It can be frustrating for practicing artists to read philosophies of art, for a reason not always obvious to non-artists. The problem is subtle: quite often philosophers get caught up discussing not art itself, but the effects of art upon the audience, or the place art holds in society. Thinking they are really talking about art, when in fact they are talking about the effects or surroundings of art, they lose the subject itself. So instead of reading about art, and what it might potentially mean from the inside of creative activity, we are stuck with yet another discussion of mere political or sociological philosophy.
Reading St. Edith Stein's commentary on St. John of the Cross, however, I was startled and deeply gratified to find a philosopher who, in a few paragraphs, illuminated the reality of art itself--not only what painters or poets do, but what creative musicians do as well--and what great responsibility such a creative gift brings when exercised.
Holy Saturday seems a particularly good time to quote from the Introduction to St. Edith Stein's The Science of the Cross:
In the confident strength of his impressionability the artist is akin to the child and the saint.
[...]
It is the characteristic of the artist to transform into image anything that causes an interior stirring and demands to be expressed exteriorly. Image here is not to be restricted to the visual arts; it must be understood to refer to any artistic expression, including the poetic and musical. It is simultaneously image in which something is presented and structure as something formed into a complete and all-encompassing little world of its own. Every genuine work of art is in addition a symbol whether or not this is its creator's intention, be he naturalist or symbolist.

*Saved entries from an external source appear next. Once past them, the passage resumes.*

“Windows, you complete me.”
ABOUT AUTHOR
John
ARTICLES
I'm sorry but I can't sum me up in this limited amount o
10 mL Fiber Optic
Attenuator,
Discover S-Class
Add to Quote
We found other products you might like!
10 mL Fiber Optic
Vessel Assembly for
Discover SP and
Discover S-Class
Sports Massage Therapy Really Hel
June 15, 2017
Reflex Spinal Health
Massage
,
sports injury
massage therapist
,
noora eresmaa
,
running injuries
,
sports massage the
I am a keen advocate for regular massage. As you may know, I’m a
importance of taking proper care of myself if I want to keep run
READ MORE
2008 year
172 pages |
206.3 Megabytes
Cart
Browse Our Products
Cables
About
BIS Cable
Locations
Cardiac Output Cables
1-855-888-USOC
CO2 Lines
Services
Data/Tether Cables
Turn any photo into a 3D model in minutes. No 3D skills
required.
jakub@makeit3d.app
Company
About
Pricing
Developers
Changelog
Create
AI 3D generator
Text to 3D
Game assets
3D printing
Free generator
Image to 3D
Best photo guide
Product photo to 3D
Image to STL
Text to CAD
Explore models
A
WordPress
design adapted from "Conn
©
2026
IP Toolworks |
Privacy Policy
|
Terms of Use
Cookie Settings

It is a symbol: that is, it comes from that infinite fullness of meaning into which every bit of human knowledge is projected to grasp something positive and speak of it. It does so in such a manner, in fact, that it mysteriously suggests the whole fullness of meaning which for all human knowledge is inexhaustible. Understood in this way, all genuine art is revelation and all artistic creation is sacred service.

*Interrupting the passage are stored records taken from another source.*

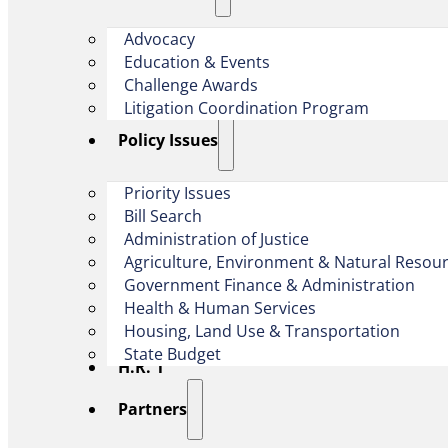
Advocacy
Education & Events
Challenge Awards
Litigation Coordination Program
​Policy Issues​
Priority Issues
Bill Search
Administration of Justice
Agriculture, Environment & Natural Resou
Government Finance & Administration
Health & Human Services
Housing, Land Use & Transportation
State Budget
H.R. 1
Partners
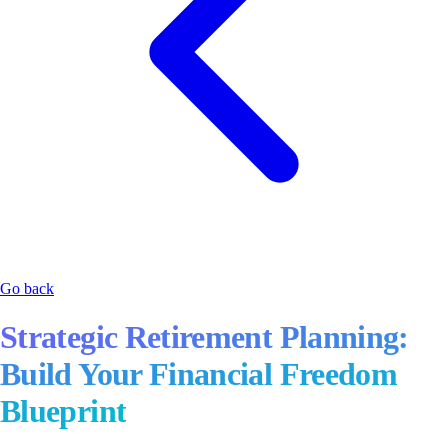
Go back
Strategic Retirement Planning:
Build Your Financial Freedom
Blueprint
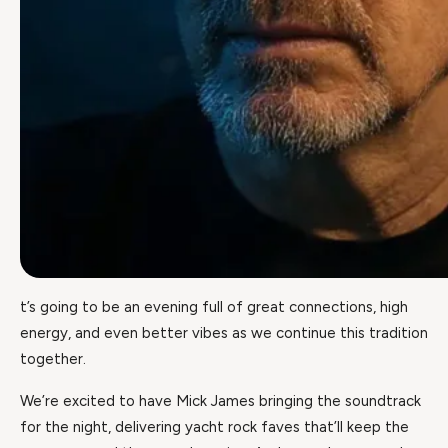
t’s going to be an evening full of great connections, high
energy, and even better vibes as we continue this tradition
together.
We’re excited to have Mick James bringing the soundtrack
for the night, delivering yacht rock faves that’ll keep the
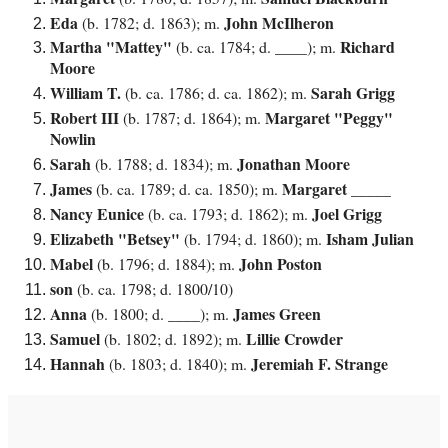
Eda
John McIlheron
(b. 1782; d. 1863); m.
Martha "Mattey"
Richard
(b. ca. 1784; d. ____); m.
Moore
William T.
Sarah Grigg
(b. ca. 1786; d. ca. 1862); m.
Robert III
Margaret "Peggy"
(b. 1787; d. 1864); m.
Nowlin
Sarah
Jonathan Moore
(b. 1788; d. 1834); m.
James
Margaret _____
(b. ca. 1789; d. ca. 1850); m.
Nancy Eunice
Joel Grigg
(b. ca. 1793; d. 1862); m.
Elizabeth "Betsey"
Isham Julian
(b. 1794; d. 1860); m.
Mabel
John Poston
(b. 1796; d. 1884); m.
son
(b. ca. 1798; d. 1800/10)
Anna
James Green
(b. 1800; d. ____); m.
Samuel
Lillie Crowder
(b. 1802; d. 1892); m.
Hannah
Jeremiah F. Strange
(b. 1803; d. 1840); m.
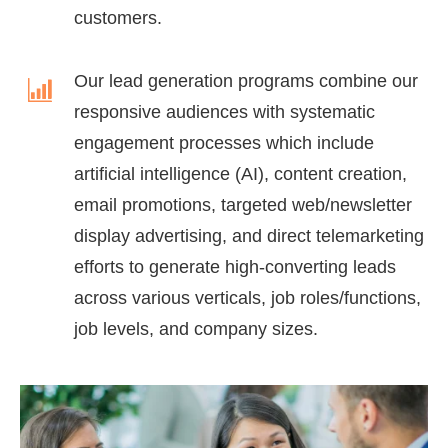
customers.
Our lead generation programs combine our
responsive audiences with systematic
engagement processes which include
artificial intelligence (AI), content creation,
email promotions, targeted web/newsletter
display advertising, and direct telemarketing
efforts to generate high-converting leads
across various verticals, job roles/functions,
job levels, and company sizes.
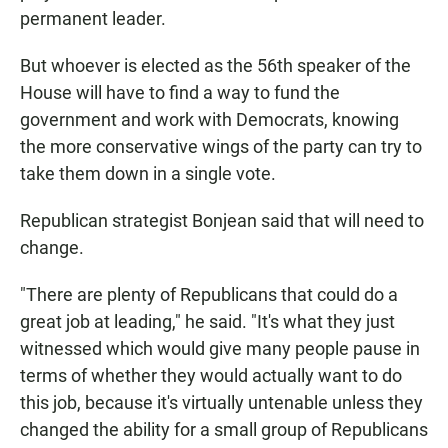
permanent leader.
But whoever is elected as the 56th speaker of the
House will have to find a way to fund the
government and work with Democrats, knowing
the more conservative wings of the party can try to
take them down in a single vote.
Republican strategist Bonjean said that will need to
change.
"There are plenty of Republicans that could do a
great job at leading," he said. "It's what they just
witnessed which would give many people pause in
terms of whether they would actually want to do
this job, because it's virtually untenable unless they
changed the ability for a small group of Republicans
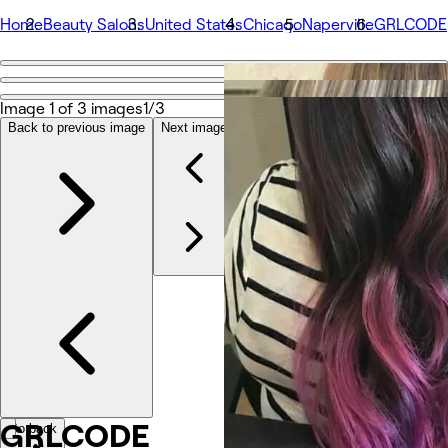
Home
Beauty Salons
United States
Chicago
Naperville
GRLCODE
Go back
Share
Image 1 of 3 images
1/3
GRLCODE
Back to previous image
Next image
รูปถ่าย
เกี่ยวกับ
บริการ
ทีม
รีวิว
อื่นๆ
GRLCODE
Go back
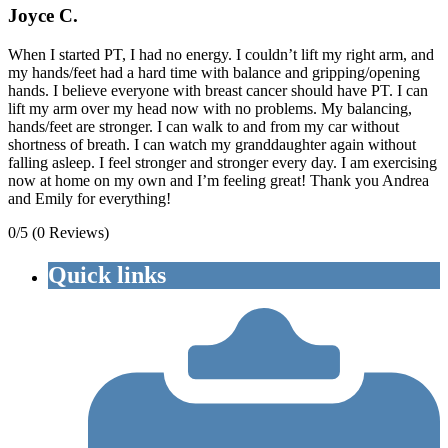
Joyce C.
When I started PT, I had no energy. I couldn’t lift my right arm, and
my hands/feet had a hard time with balance and gripping/opening
hands. I believe everyone with breast cancer should have PT. I can
lift my arm over my head now with no problems. My balancing,
hands/feet are stronger. I can walk to and from my car without
shortness of breath. I can watch my granddaughter again without
falling asleep. I feel stronger and stronger every day. I am exercising
now at home on my own and I’m feeling great! Thank you Andrea
and Emily for everything!
0/5
(0 Reviews)
Quick links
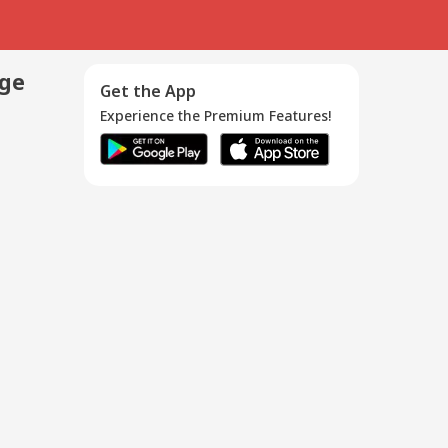
age
Get the App
Experience the Premium Features!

Despite this, it is clear that there is a danger in an artistic inclination and not only when the artist lacks an understanding of the sacredness of his task. The danger lies in the possibility that in constructing the image, the artist proceeds as though there were no further responsibility than producing it. What is meant here can be demonstrated most clearly by the example of the images of the cross. There will scarcely be a believing artist who has not felt compelled to portray Christ on the cross or carrying the cross.

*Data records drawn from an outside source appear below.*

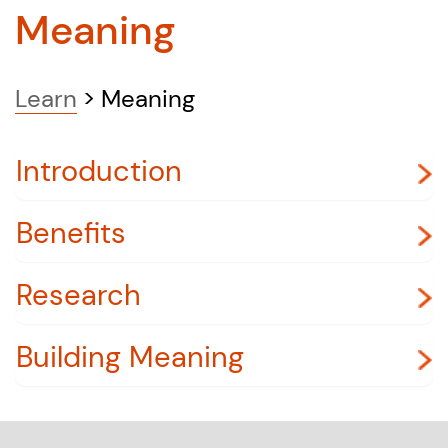
Meaning
Learn
>
Meaning
Introduction
Benefits
Research
Building Meaning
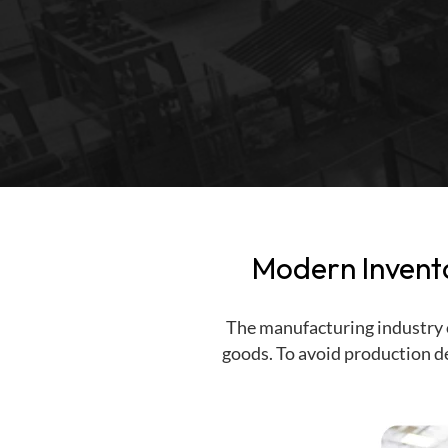
PAR Location Management
Internal Delivery Confirmation
Point of Care
Medical Cart Management
Self-Service Kiosk
Mobile Fixed Assets
Modern Invent
The manufacturing industry o
goods. To avoid production de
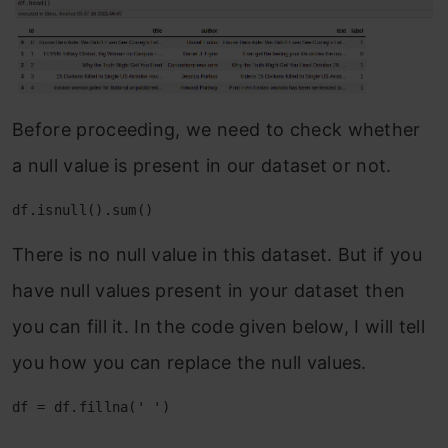
Before proceeding, we need to check whether
a null value is present in our dataset or not.
df.isnull().sum()
There is no null value in this dataset. But if you
have null values present in your dataset then
you can fill it. In the code given below, I will tell
you how you can replace the null values.
df = df.fillna(' ')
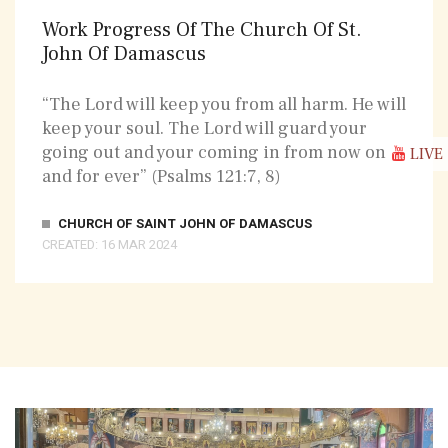
Work Progress Of The Church Of St.
John Of Damascus
“The Lord will keep you from all harm. He will
keep your soul. The Lord will guard your
going out and your coming in from now on
LIVE
and for ever” (Psalms 121:7, 8)
CHURCH OF SAINT JOHN OF DAMASCUS
CREATED: 16 MAR 2024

But the Crucified One demands from the artist more than a mere portrayal of the image. He demands the artist, just as every other person, follow him: that he both make himself and allow himself to be made into an image of the one who carries the cross and is crucified.
Expressing the image externally can be a hindrance to doing so internally, but by no means must this be so; actually, it can serve the process of interior transformation because only with the production of the external expression will the inner image be fully formed and interiorly adopted. In this manner, when no obstacle is placed in its path, it becomes an interior representation that urges the artist to effectively reproduce it in action, that is, by way of imitation, externally.
The implications of this passage are immense, yet for a publication focused on Jazz Clarinet, the passage has some immediate applications. Anyone who plays jazz clarinet, dedicating countless hours to the art can wonder what the ultimate value of the discipline might possibly be, especially when considering there are really no commercial rewards for most of us in the end.
But anyone who has truly played a blues, truly opened up and sung through the horn that magnificent combination of suffering, redemption, and supernatural joy, knows that the act of creating that art is also, somehow, potentially transformative--not only for an audience, but for ourselves. Personally, I would have to play the blues if no one was listening but God. I need to play the blues, for myself--because it is both who I am, and because it also continuously shapes my own soul properly. Many of my jazz musician friends have expressed similar things, as have many artists who are not even musicians, when discussing their art. Money and fame, as Artie Shaw so emphatically put it, have nothing to do with the real issue.
Keep swinging, folks. And remember there is importance to what you do, unmeasurable by worldly standards.